Morgan Stanley Institutional Mid Cap Growth MPEGX and Morgan Stanley Institutional Small Company Growth MSSGX clocked in next at 9.3% and 8.2% of total assets, respectively. Both funds are overseen by a well-respected team led by Dennis Lynch. The managers seek up-and-coming companies that can disrupt established industries. They've invested in private companies for several years, being early investors in Twitter TWTR and Facebook FB at their other funds.
However, the overall size of these bets has risen, as Morgan Stanley Institutional Mid Cap Growth had invested 2.1% across three private companies (Groupon GRPN, Zynga ZNGA, and Better Place LLC) as of June 2011. The fund's private-company stake remained under 3% of assets for the next few years but ticked up to 5% by December 2014, almost 7% by June 2015, and past 9% as of June 2016, with investments in four companies: Palantir, Flipkart, Dropbox, and SurveyMonkey. The first three of those names remained top-20 positions in the fund as of June 2016.

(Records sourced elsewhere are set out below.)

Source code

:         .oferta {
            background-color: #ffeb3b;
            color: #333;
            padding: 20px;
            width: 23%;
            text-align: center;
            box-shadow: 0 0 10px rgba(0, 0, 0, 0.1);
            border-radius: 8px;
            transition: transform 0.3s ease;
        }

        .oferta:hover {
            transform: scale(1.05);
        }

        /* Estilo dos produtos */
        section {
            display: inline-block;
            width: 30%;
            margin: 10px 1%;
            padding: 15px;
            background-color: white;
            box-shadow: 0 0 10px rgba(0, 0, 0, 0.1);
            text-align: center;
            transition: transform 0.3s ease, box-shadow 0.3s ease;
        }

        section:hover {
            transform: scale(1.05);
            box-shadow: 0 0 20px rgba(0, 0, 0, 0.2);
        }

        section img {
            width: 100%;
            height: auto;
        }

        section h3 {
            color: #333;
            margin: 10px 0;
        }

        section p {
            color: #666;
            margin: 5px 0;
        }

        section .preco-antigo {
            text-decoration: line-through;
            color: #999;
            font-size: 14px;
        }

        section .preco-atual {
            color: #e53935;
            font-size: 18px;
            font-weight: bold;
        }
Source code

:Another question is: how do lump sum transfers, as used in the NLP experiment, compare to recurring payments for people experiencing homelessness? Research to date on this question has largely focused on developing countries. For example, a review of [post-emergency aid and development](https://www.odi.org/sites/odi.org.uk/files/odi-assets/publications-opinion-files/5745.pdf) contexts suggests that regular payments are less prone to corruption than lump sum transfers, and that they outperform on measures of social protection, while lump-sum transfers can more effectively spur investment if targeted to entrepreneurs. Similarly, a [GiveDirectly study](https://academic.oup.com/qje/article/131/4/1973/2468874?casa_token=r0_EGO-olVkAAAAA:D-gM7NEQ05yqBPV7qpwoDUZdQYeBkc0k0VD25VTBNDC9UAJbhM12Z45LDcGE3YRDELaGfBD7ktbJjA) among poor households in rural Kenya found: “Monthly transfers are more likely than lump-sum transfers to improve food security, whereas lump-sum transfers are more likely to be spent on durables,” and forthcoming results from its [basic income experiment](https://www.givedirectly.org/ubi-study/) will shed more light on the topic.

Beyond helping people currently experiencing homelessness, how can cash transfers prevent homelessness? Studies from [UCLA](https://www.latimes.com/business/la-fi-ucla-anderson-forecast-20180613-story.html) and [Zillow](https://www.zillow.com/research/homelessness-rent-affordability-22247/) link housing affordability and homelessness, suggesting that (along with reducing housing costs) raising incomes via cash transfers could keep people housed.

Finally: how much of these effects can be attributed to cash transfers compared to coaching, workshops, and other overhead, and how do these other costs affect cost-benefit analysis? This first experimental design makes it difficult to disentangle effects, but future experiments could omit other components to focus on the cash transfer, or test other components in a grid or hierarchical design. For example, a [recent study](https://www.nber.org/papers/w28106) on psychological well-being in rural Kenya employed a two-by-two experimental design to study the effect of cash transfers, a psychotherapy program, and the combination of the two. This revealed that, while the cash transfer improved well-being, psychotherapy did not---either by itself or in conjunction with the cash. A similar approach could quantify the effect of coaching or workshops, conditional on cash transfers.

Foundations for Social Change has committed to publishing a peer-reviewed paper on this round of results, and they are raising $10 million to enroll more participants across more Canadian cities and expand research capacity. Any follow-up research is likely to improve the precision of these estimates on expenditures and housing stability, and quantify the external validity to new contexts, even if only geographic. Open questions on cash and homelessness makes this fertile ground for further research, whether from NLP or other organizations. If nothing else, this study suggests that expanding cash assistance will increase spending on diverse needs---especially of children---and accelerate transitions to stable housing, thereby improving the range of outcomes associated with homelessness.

The rise in Morgan Stanley Institutional Mid Cap Growth's private-firm stake was not due to additional investments or appreciation of current holdings but rather a shrinking asset base fueled by a drop-off in performance. Fund assets decreased to $1.7 billion as of June 2016, down from a high of $8.5 billion in February 2014--coinciding with the time its performance peaked. With private-firm holdings lacking liquidity to help meet redemptions, the managers pared back all of the fund's public holdings in 2016's second quarter while adding just one new position.
This example highlights a risk of private-company ownership in an open-end structure. Investors can be fickle and may not stick around when the fund is going through a rough spell. Managers can be forced to trim or sell publicly traded stocks they may have preferred to keep. Portfolio construction can also appear out of whack, as the private, illiquid holdings soak up more of a fund's assets and drive more of the fund's performance than perhaps was initially intended.
While fund managers have shown greater inclination toward investing in private-firm equity over the past few years, the impact for most fund investors is minimal. A small percentage of funds invest in private-firm equities, and those that do tend to limit exposure to these investments, a wise move considering their illiquidity and company-specific risks. Private-firm equity investments should be monitored as part of routine fund due diligence to make sure such holdings are consistent with a fund's strategy, are not disrupting portfolio construction, and can withstand any challenge fund outflows might present. However, the inclusion of private-firm equity in the average investor's mutual funds--if it exists at all--is so marginal that it is of little concern.